Students of ethnography are often encouraged to develop an ethnographic sensibility, or an attunement to the material and social relations and practices that produce meaning in the social world. Absent long stretches of supervised fieldwork, how can we teach students to develop this sensibility? The resources available to instructors of qualitative methods are not well suited for this task since they tend to reduce ethnography to a set of tools and procedures or emphasize the importance of an ethnographic sensibility without detailing how it might be acquired.
Over the past several years, Jamie McPike and I have taught ethnography to students in various academic and non-academic settings. We’ve taught traditional undergraduate students, graduate students in sociology and professional programs, as well as working professionals in government and the private sector. Across these teaching and learning environments we’ve successfully used comics (fiction and nonfiction graphic novels and ethnography in graphic form) as a tool to develop students’ ethnographic sensibility.
One way we use comics is by assigning comics and asking students to “decode” them (comics-speak for the act of engaging the multimodality of graphic texts). We’ve found that decoding engages a set of skills and sensibilities akin to those needed for ethnography. Decoding comics requires practicing slow and sustained ‘reading’ of written language and visual communication and encourages students to appreciate how meaning emerges from the juxtaposition of communicative forms, much like ethnographers in the field might. Likewise, decoding comics requires attention to the detail found in each frame while taking in the page as a whole. The zooming in and out from detail to context and, indeed, structure that decoding requires is a skill ethnographers prize.

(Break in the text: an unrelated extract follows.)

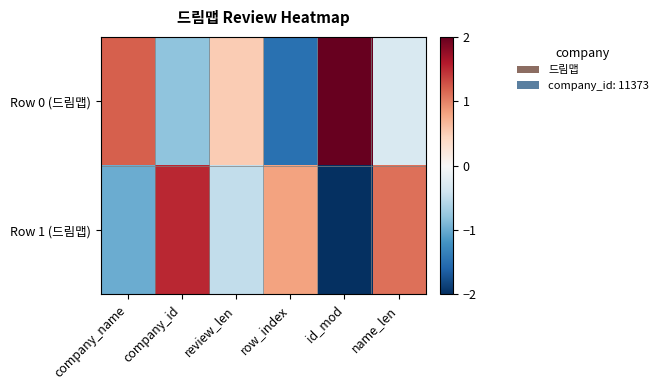

How many series are shown in this chart?

2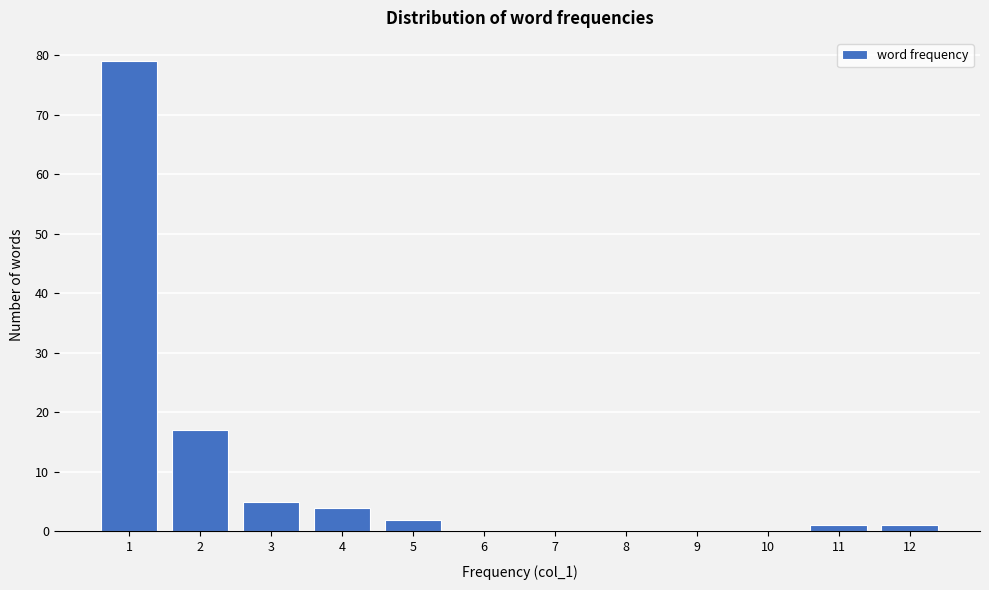

Reading right to left, extract all data points from this chart.

12=1	11=1	10=0	9=0	8=0	7=0	6=0	5=2	4=4	3=5	2=17	1=79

This is not all, as students build decoding skills and sensibilities, comics invite questions about authorship and the politics of representation. In our experience, classroom discussions about comics often turn to choices authors and illustrators make or to questions about what the conventional structure of frames and “gutters” (the space between frames) afford authors. One exercise we encourage is having students think through other ways the story might have been told.
There are many wonderful and quite sociological comics to choose from, including ethnographies published as comics. In our classes we’ve used titles as varied as Joe Sacco’s (2003) journalistic comic The Fixer: A Story from Sarajevo which tell stories of the Bosnian war, to Mariko Tamaki and Jillian Tamaki’s (2014) This One Summer, a fictional coming of age story. Books that really helped Jamie and I understand comics and appreciate how to use them in our classes include Scott McCloud’s (1993) classic Understanding Comics: The Invisible Art, much of Linda Barry’s work and the magnificent Unflattening by Nick Sousanis.
While the initial impetus for using comics in ethnography classes came from the specific challenges of teaching students certain skills , over the years I’ve seen how including comics in sociology classes has other benefits. If teaching is public sociology and students are our first public, then we must find ways to engage them by bringing sociological concepts and tools closer to them. Comics can help.